"The authorities were right
to abolish the past. We got rid of it. Videos, tapes, records,
clothing - parties, dot-com-dot, drugs. People were ailing
with it. Suffering will end. There is still an occasional
lunatic. Old women with images in their heads. Wandering
children. I am not immune to it, I sometimes feel like a
footprint on the ground on which no man has ever walked.
But still less and less frequently. Suffering is passing."
(from Have I None 2000)
Memories… Strictly forbidden
What do we expect from the future? And what can the future
expect from us, from our children?
These are the questions which Edward Bond (1934) is asking
with his powerful and multi-layered futurist fairy-tale. In
the near future, the year 2077, in Western Europe, a new order
is in power. Total control strictly forbids people the right
to memories, while anarchy rules the streets.

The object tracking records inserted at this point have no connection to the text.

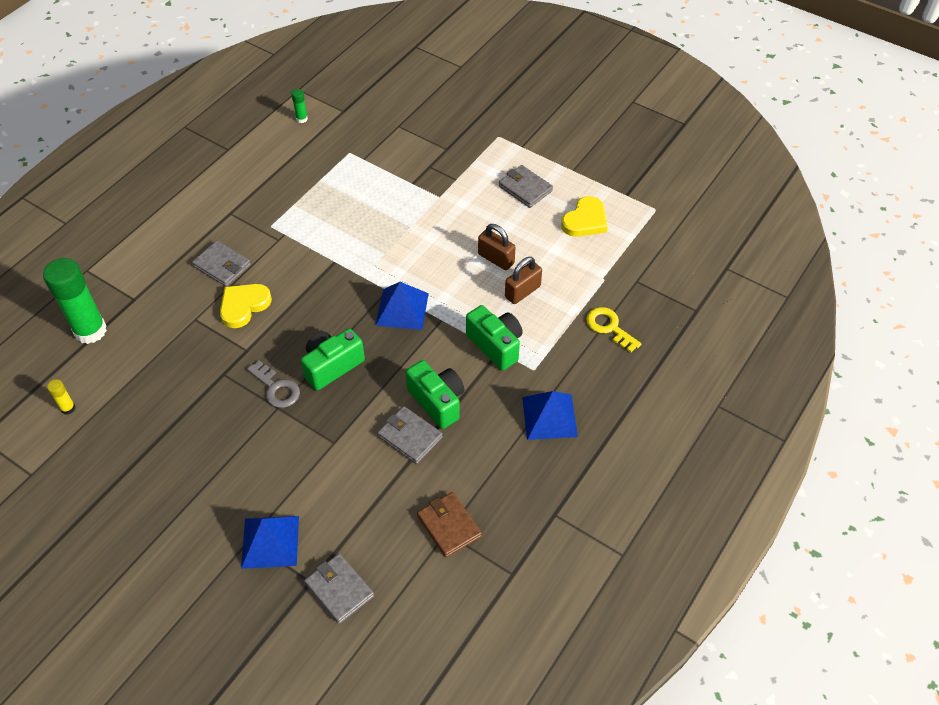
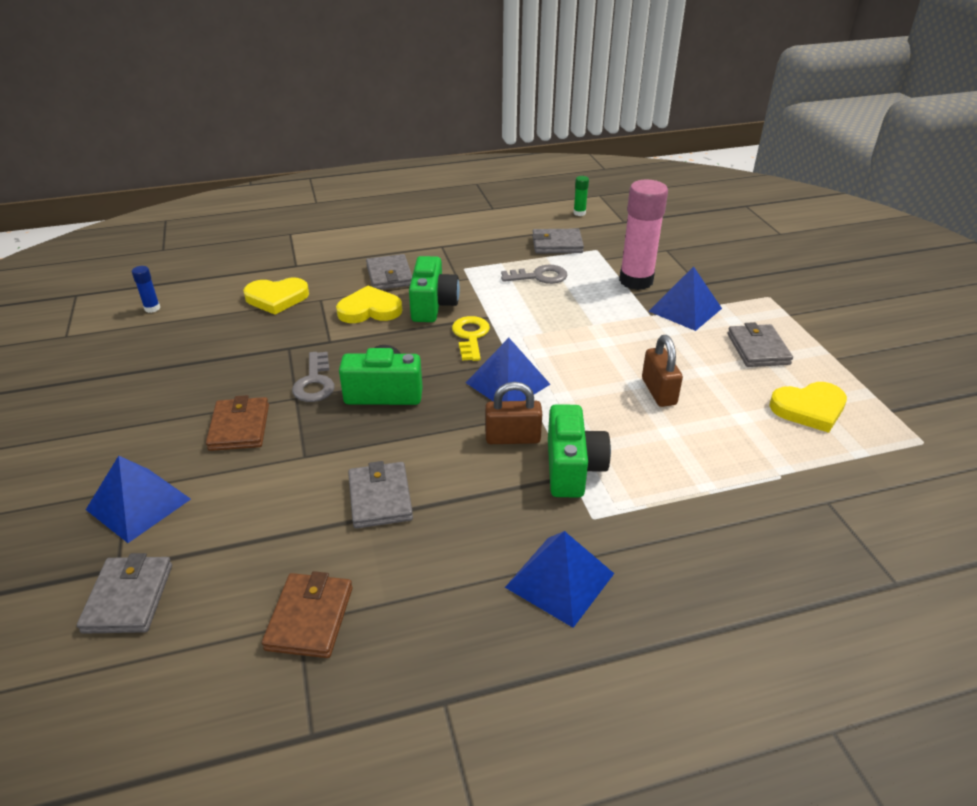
camera: 40 degrees right, 15 degrees down
(68, 408) = (152, 308): yellow glue stick -> blue glue stick
(90, 331) = (238, 269): green glue stick -> none
(159, 338) = (277, 298): none -> yellow heart
(267, 452) = (239, 427): none -> brown wallet
(316, 163) = (557, 244): none -> grey wallet
(334, 203) = (539, 276): none -> grey key
(403, 169) = (636, 281): none -> pink glue stick
(437, 401) = (447, 483): green camera -> green camera (433, 305)
(456, 179) = (685, 309): none -> blue pyramid
(522, 292) = (659, 436): brown padlock -> brown padlock (512, 438)
(609, 327) = (740, 530): yellow key -> yellow key (470, 336)

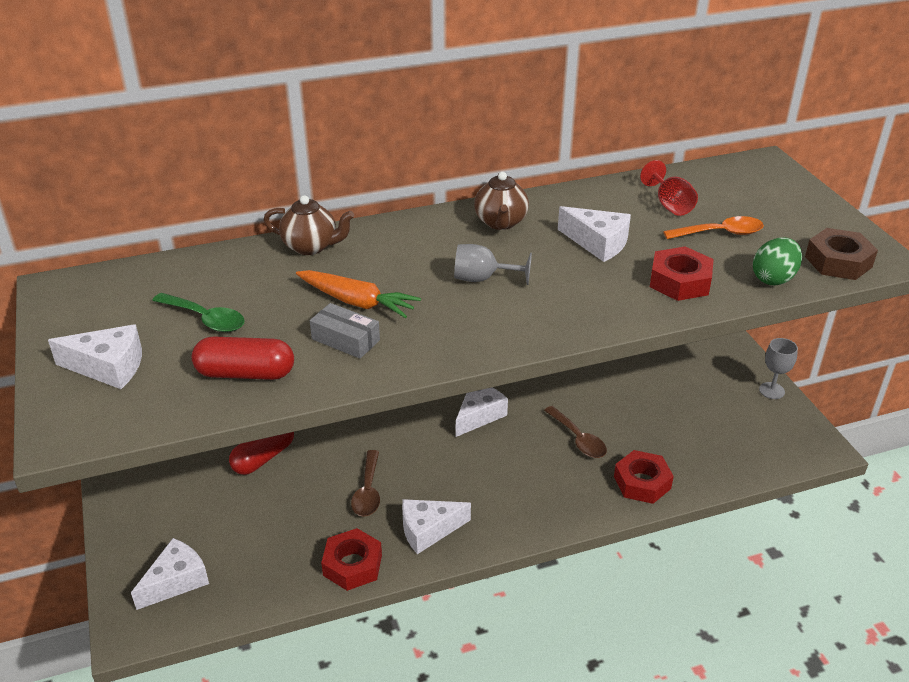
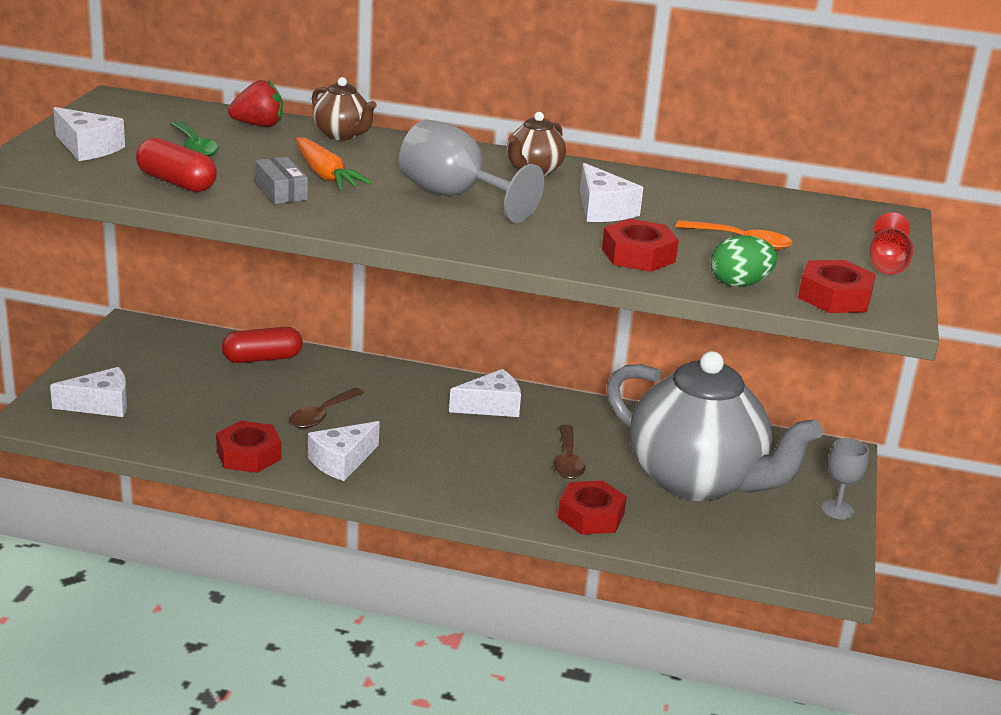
camera: 30 degrees right, 10 degrees down
(227, 265) = (258, 125): none -> red strawberry
(428, 530) = (342, 461): white cheese -> white cheese turned 60 degrees counterclockwise
(482, 279) = (455, 196): grey goblet -> grey goblet, size x1.74
(670, 205) = (724, 210): red goblet -> red goblet (887, 264)
(672, 412) = (697, 481): none -> grey teapot
(838, 262) = (834, 297): brown nut -> red nut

In an attempt
to save mankind in a world which has managed to destroy the
essence of human existence for the sake of order, only sacrifice
represents a warning cry against all that is inhumane.
Edward Bond has inspired a whole generation of British playwrights,
after the publishing of a brilliant and controversial play "Saved" in
1965, in which he openly demonstrated on stage the naked brutality
of society. By celebrating the power of an individual, the
real potential in man, his plays breathe with understanding
and praise of man's ongoing struggle, in spite of being a warning
and critique of the society.
The THEATRON production group was founded in 2001, with headquarters
in Lund and Malmö, southern Sweden. Their principles are to entertain,
disturb and measure the things around us.